Friday, September 20, 2013

Guitarist Joe Satriani shares spotlight with his band at Lakewood Civic Auditorium concert

Posted By on Fri, Sep 20, 2013 at 8:38 AM

Slideshow
Joe Satriani playing at the Lakewood Civic Auditorium
Joe Satriani playing at the Lakewood Civic Auditorium Joe Satriani playing at the Lakewood Civic Auditorium Joe Satriani playing at the Lakewood Civic Auditorium Joe Satriani playing at the Lakewood Civic Auditorium Joe Satriani playing at the Lakewood Civic Auditorium Joe Satriani playing at the Lakewood Civic Auditorium Joe Satriani playing at the Lakewood Civic Auditorium Joe Satriani playing at the Lakewood Civic Auditorium

Joe Satriani playing at the Lakewood Civic Auditorium

By Joe Kleon

Click to View 35 slides

It’s not just the title of his latest instrumental opus — Unstoppable Momentum — also works well when describing the set that Joe Satriani laid down on Thursday night at the Lakewood Civic Auditorium. Over the course of nearly two hours and 19 songs, Satriani and his predictably high-caliber band would visit a lot of different areas in his vast catalog which now pulls from more than three decades of work. The musical makeup of the set was heavily slanted in favor of the latest album, with eight of the 11 tracks making an appearance, but there would also be surprises for longtime fans.

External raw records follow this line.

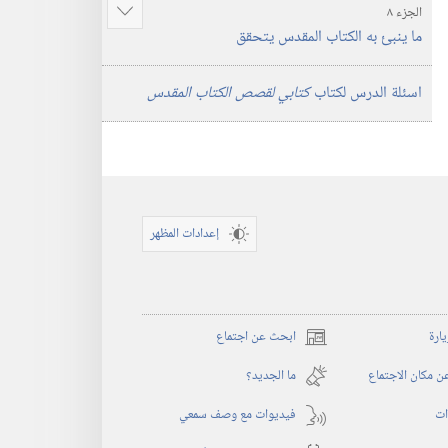
الجزء ٨
عرض
ما ينبئ به الكتاب المقدس يتحقق
المزيد
اسئلة الدرس لكتاب
كتابي لقصص الكتاب المقدس
إعدادات المظهر
يارة
ابحث عن اجتماع
(يفتح
نافذة
 مكان الاجتماع
ما الجديد؟‏
جديدة)
ات
فيديوات مع وصف سمعي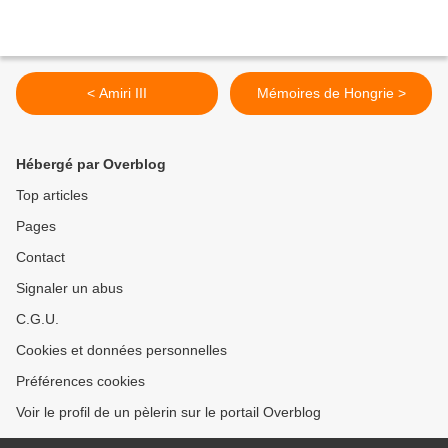
< Amiri III
Mémoires de Hongrie >
Hébergé par Overblog
Top articles
Pages
Contact
Signaler un abus
C.G.U.
Cookies et données personnelles
Préférences cookies
Voir le profil de un pèlerin sur le portail Overblog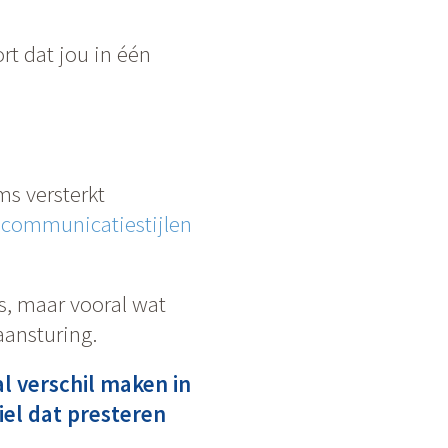
rt dat jou in één
s versterkt
e
communicatiestijlen
s, maar vooral wat
aansturing.
al verschil maken in
iel dat presteren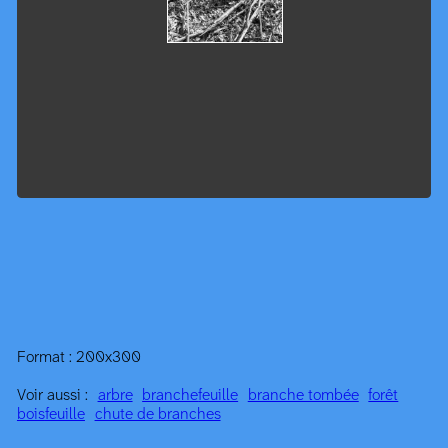
Format : 200x300
Voir aussi :
arbre
branche
feuille
branche tombée
forêt
bois
feuille
chute de branches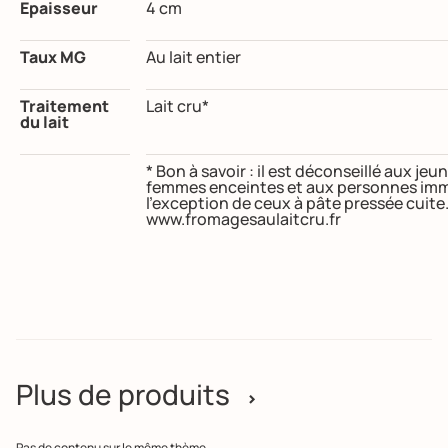
Epaisseur
4 cm
Taux MG
Au lait entier
Traitement
Lait cru*
du lait
* Bon à savoir : il est déconseillé aux j
femmes enceintes et aux personnes imm
l’exception de ceux à pâte pressée cuite
www.fromagesaulaitcru.fr
Plus de produits
>
Pas de contenu sur le même thème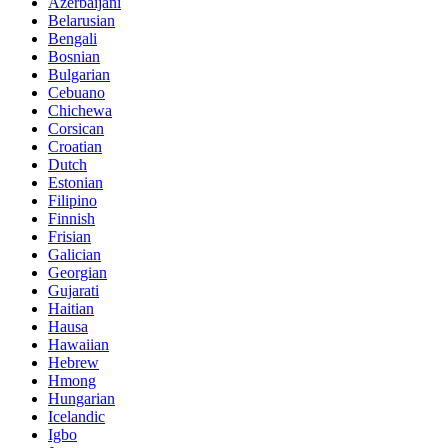
Azerbaijani
Belarusian
Bengali
Bosnian
Bulgarian
Cebuano
Chichewa
Corsican
Croatian
Dutch
Estonian
Filipino
Finnish
Frisian
Galician
Georgian
Gujarati
Haitian
Hausa
Hawaiian
Hebrew
Hmong
Hungarian
Icelandic
Igbo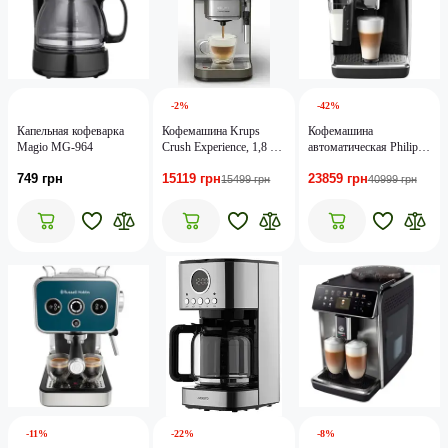
-2%
-42%
Капельная кофеварка
Кофемашина Krups
Кофемашина
Magio MG-964
Crush Experience, 1,8 л,
автоматическая Philips
зерно, OLED-дисплей, 4
Series 3300 EP3343/50
749 грн
15119 грн
23859 грн
авторецепта, металл,
15499 грн
40999 грн
серо-чёрный
-11%
-22%
-8%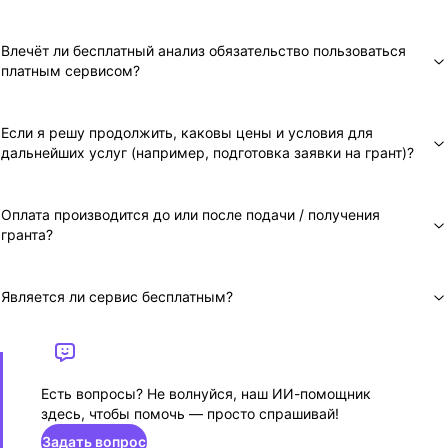
Влечёт ли бесплатный анализ обязательство пользоваться
платным сервисом?
Если я решу продолжить, каковы цены и условия для
дальнейших услуг (например, подготовка заявки на грант)?
Оплата производится до или после подачи / получения
гранта?
Является ли сервис бесплатным?
Есть вопросы? Не волнуйся, наш ИИ-помощник
здесь, чтобы помочь — просто спрашивай!
Задать вопрос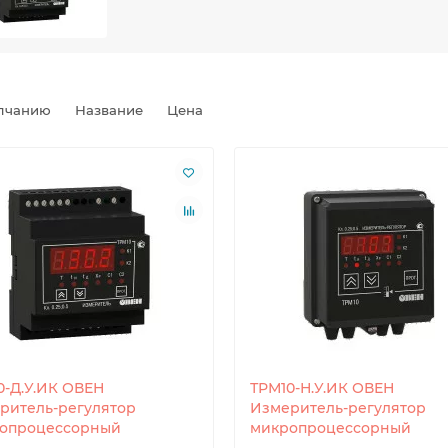
лчанию
Название
Цена
0-Д.У.ИК ОВЕН
ТРМ10-Н.У.ИК ОВЕН
ритель-регулятор
Измеритель-регулятор
опроцессорный
микропроцессорный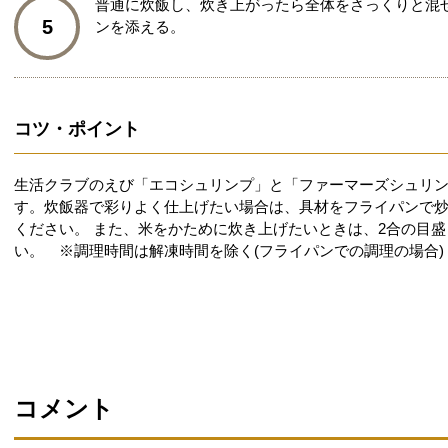
普通に炊飯し、炊き上がったら全体をさっくりと混
5
ンを添える。
コツ・ポイント
生活クラブのえび「エコシュリンプ」と「ファーマーズシュリ
す。炊飯器で彩りよく仕上げたい場合は、具材をフライパンで
ください。 また、米をかために炊き上げたいときは、2合の目
い。 ※調理時間は解凍時間を除く(フライパンでの調理の場合)
コメント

The album, which is one of Satriani’s heavier releases in a while, has some interesting left turns like “Three Sheets to the Wind,” which features an Elfman-esque intro, and some plinky barroom piano from longtime Satch associate Mike Keneally in the mid-section. Keneally, also well-known for his work with Steve Vai and Frank Zappa, handled keyboards and second guitar duties on the night and proved that he's no slouch on the fretboard. In fact, there were a number of riff-driven battle to the death type moments between Keneally and Satriani, most notably during the classic Surfing With The Alien-era track “Ice 9,” which found the pair working hard to ensure that the shred quota would be fulfilled for the evening — and that was only six songs deep into the night.

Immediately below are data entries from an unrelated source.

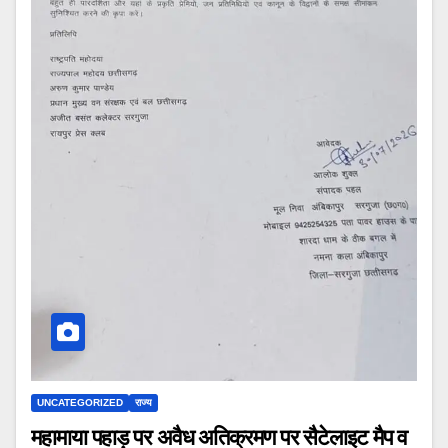
UNCATEGORIZED
राज्य
महामाया पहाड़ पर अवैध अतिक्रमण पर सैटेलाइट मैप व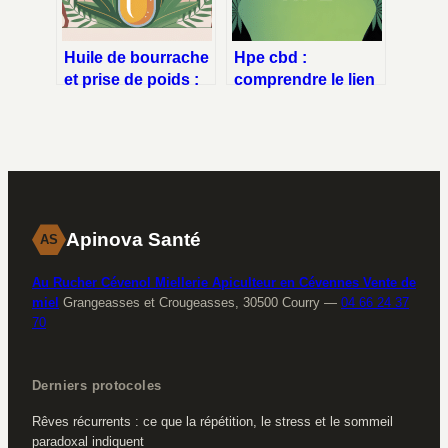
Huile de bourrache
Hpe cbd :
et prise de poids :
comprendre le lien
ce qu’il faut
entre haut potentiel
vraiment savoir
émotionnel et
cannabis
Apinova Santé
AS
Au Rucher Cévenol Miellerie Apiculteur en Cévennes Vente de
miel
Grangeasses et Crougeasses, 30500 Courry
—
04 66 24 37
70
Derniers protocoles
Rêves récurrents : ce que la répétition, le stress et le sommeil
paradoxal indiquent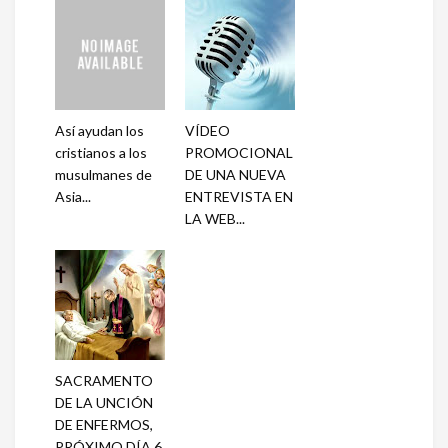
Así ayudan los
VÍDEO
cristianos a los
PROMOCIONAL
musulmanes de
DE UNA NUEVA
Asia...
ENTREVISTA EN
LA WEB...
SACRAMENTO
DE LA UNCIÓN
DE ENFERMOS,
PRÓXIMO DÍA 6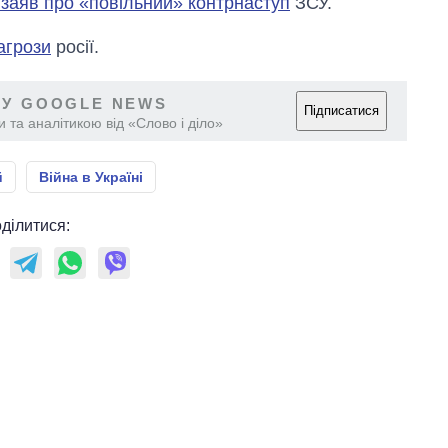
 заяв про «повільний» контрнаступ
ЗСУ.
агрози
росії.
 У GOOGLE NEWS
Підписатися
 та аналітикою від «Слово і діло»
й
Війна в Україні
ділитися:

The interplay between the two revealed something important, that Satriani isn’t afraid to share the spotlight with his band members, whether it means collaboratively working it together or stepping aside to let them have their moment. Although nobody looks cooler wielding an axe than Satriani, whose onstage demeanor is equal parts guitar face mixed with the feeling of a mad scientist in the midst of a haunted laboratory, there is also a real sense of modesty that comes through when watching how he interacts with his bandmates.

Satriani’s set benefited from the warhorse rhythm section anchored by bassist Bryan Beller and drummer Marco Minnemann. Minnemann in particular had the daunting task of interpreting the work of the many drummers who have come before him, starting with Vinnie Colaiuta (Sting), who handled drumming duties on Unstoppable Momentum. Satriani’s rich history of past skinsmen also includes Gregg Bissonette (David Lee Roth, Ringo Starr) Manu Katche (Peter Gabriel) and his familiar associates Jonathan Mover and Jeff Campitelli. That’s a lot of different eras of drumming to get right and Minnemann made it look easy.

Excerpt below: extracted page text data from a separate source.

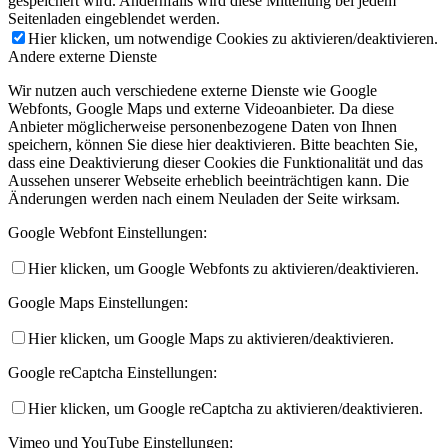
gespeichert wird. Andernfalls wird diese Mitteilung bei jedem
Seitenladen eingeblendet werden.
Hier klicken, um notwendige Cookies zu aktivieren/deaktivieren.
Andere externe Dienste
Wir nutzen auch verschiedene externe Dienste wie Google
Webfonts, Google Maps und externe Videoanbieter. Da diese
Anbieter möglicherweise personenbezogene Daten von Ihnen
speichern, können Sie diese hier deaktivieren. Bitte beachten Sie,
dass eine Deaktivierung dieser Cookies die Funktionalität und das
Aussehen unserer Webseite erheblich beeinträchtigen kann. Die
Änderungen werden nach einem Neuladen der Seite wirksam.
Google Webfont Einstellungen:
Hier klicken, um Google Webfonts zu aktivieren/deaktivieren.
Google Maps Einstellungen:
Hier klicken, um Google Maps zu aktivieren/deaktivieren.
Google reCaptcha Einstellungen:
Hier klicken, um Google reCaptcha zu aktivieren/deaktivieren.
Vimeo und YouTube Einstellungen: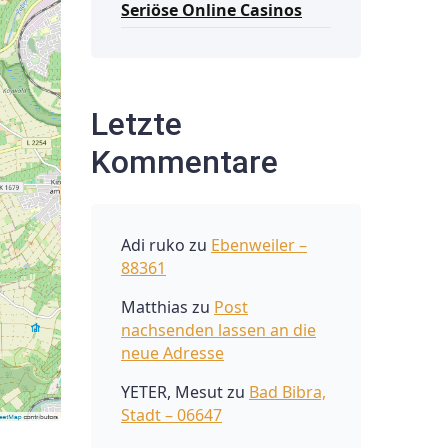
Seriöse Online Casinos
Letzte
Kommentare
Adi ruko
zu
Ebenweiler –
88361
Matthias
zu
Post
nachsenden lassen an die
neue Adresse
YETER, Mesut
zu
Bad Bibra,
Stadt – 06647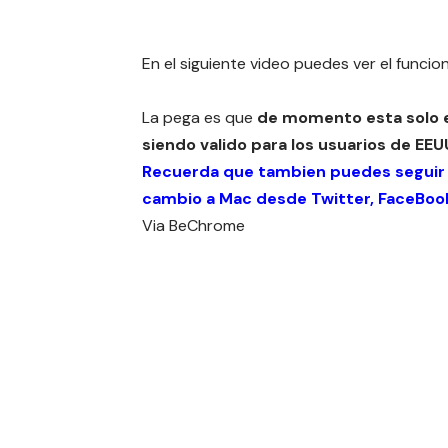
En el siguiente video puedes ver el func
La pega es que
de momento esta solo 
siendo valido para los usuarios de EEU
Recuerda que tambien puedes seguir
cambio a Mac desde
Twitter
,
FaceBoo
Via
BeChrome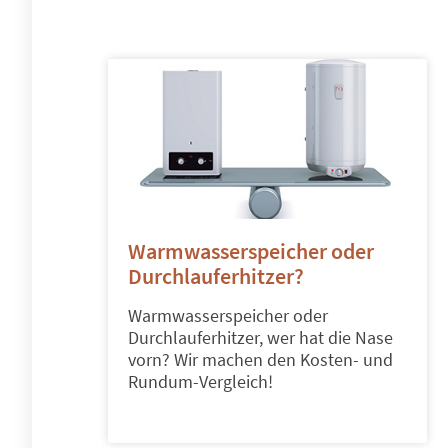
Warmwasserspeicher oder
Durchlauferhitzer?
Warmwasserspeicher oder
Durchlauferhitzer, wer hat die Nase
vorn? Wir machen den Kosten- und
Rundum-Vergleich!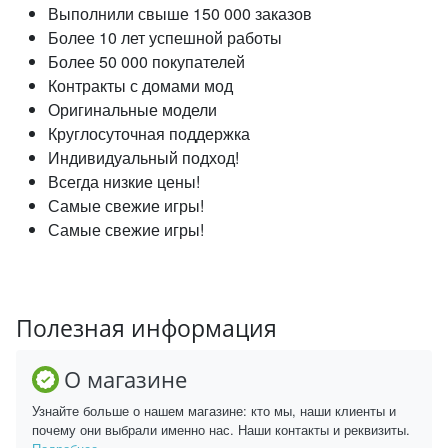
Выполнили свыше 150 000 заказов
Более 10 лет успешной работы
Более 50 000 покупателей
Контракты с домами мод
Оригинальные модели
Круглосуточная поддержка
Индивидуальный подход!
Всегда низкие цены!
Самые свежие игры!
Самые свежие игры!
Полезная информация
О магазине
Узнайте больше о нашем магазине: кто мы, наши клиенты и
почему они выбрали именно нас. Наши контакты и реквизиты.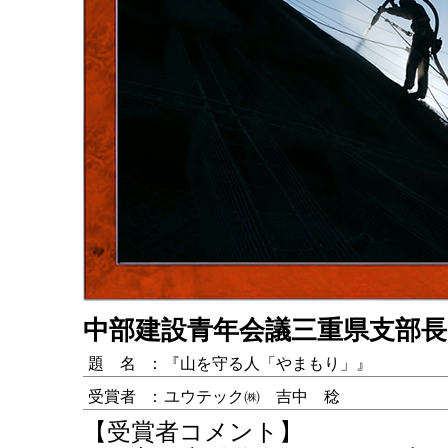
中部建設青年会議三重県支部長
題 名
：
『山を守る人「やまもり」』
受賞者
：
ユウテック㈱ 吉中 稔
【受賞者コメント】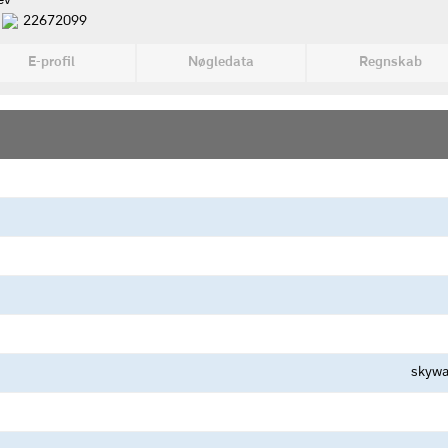
ev
22672099
E-profil
Nøgledata
Regnskab
skywa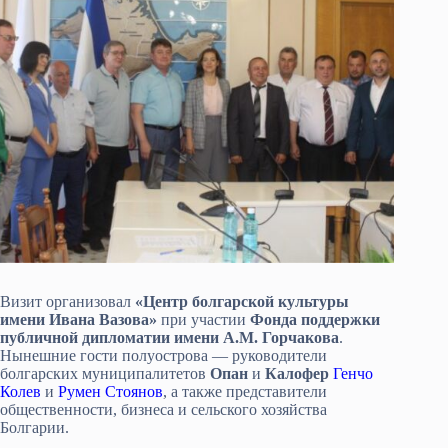
Визит организовал
«Центр болгарской культуры
имени Ивана Вазова»
при участии
Фонда поддержки
публичной дипломатии имени А.М. Горчакова
.
Нынешние гости полуострова — руководители
болгарских муниципалитетов
Опан
и
Калофер
Генчо
Колев
и
Румен Стоянов
, а также представители
общественности, бизнеса и сельского хозяйства
Болгарии.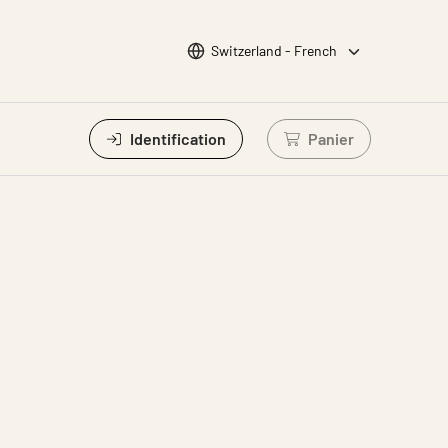
Choisir la langue
Switzerland - French
Identification
Panier
Connectez-vous po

Most of the expected favorites got their place in the set, with “Satch Boogie,” “Always With Me, Always With You” and “Summer Song” all making an appearance. But it was the lesser heard tracks, such as “The Crush of Love” and especially, the title track to Satriani’s 1993 rarities collection Time Machine that added additional spark to the evening. Throughout the night of instrumentally-focused numbers, the words themselves from Satriani were enthusiastic (along with the requisite guy in the audience to yell “you rock!”) but the talking was kept to a minimum and that was appropriate, because the important communications ultimately came across through the music that was played.

Deep Purple guitarist Steve Morse opened with a tight 45-minute set with his band. The opportunity to see Morse on the solo tip is a rarity and Cleveland appearances by Morse (and Deep Purple) have been rarer still in recent years. It certainly made for a nice double bill of guitar rock with Morse and Satriani sharing the bill and with both sets ending with standing ovations, it indicates that a repeat performance would be welcomed.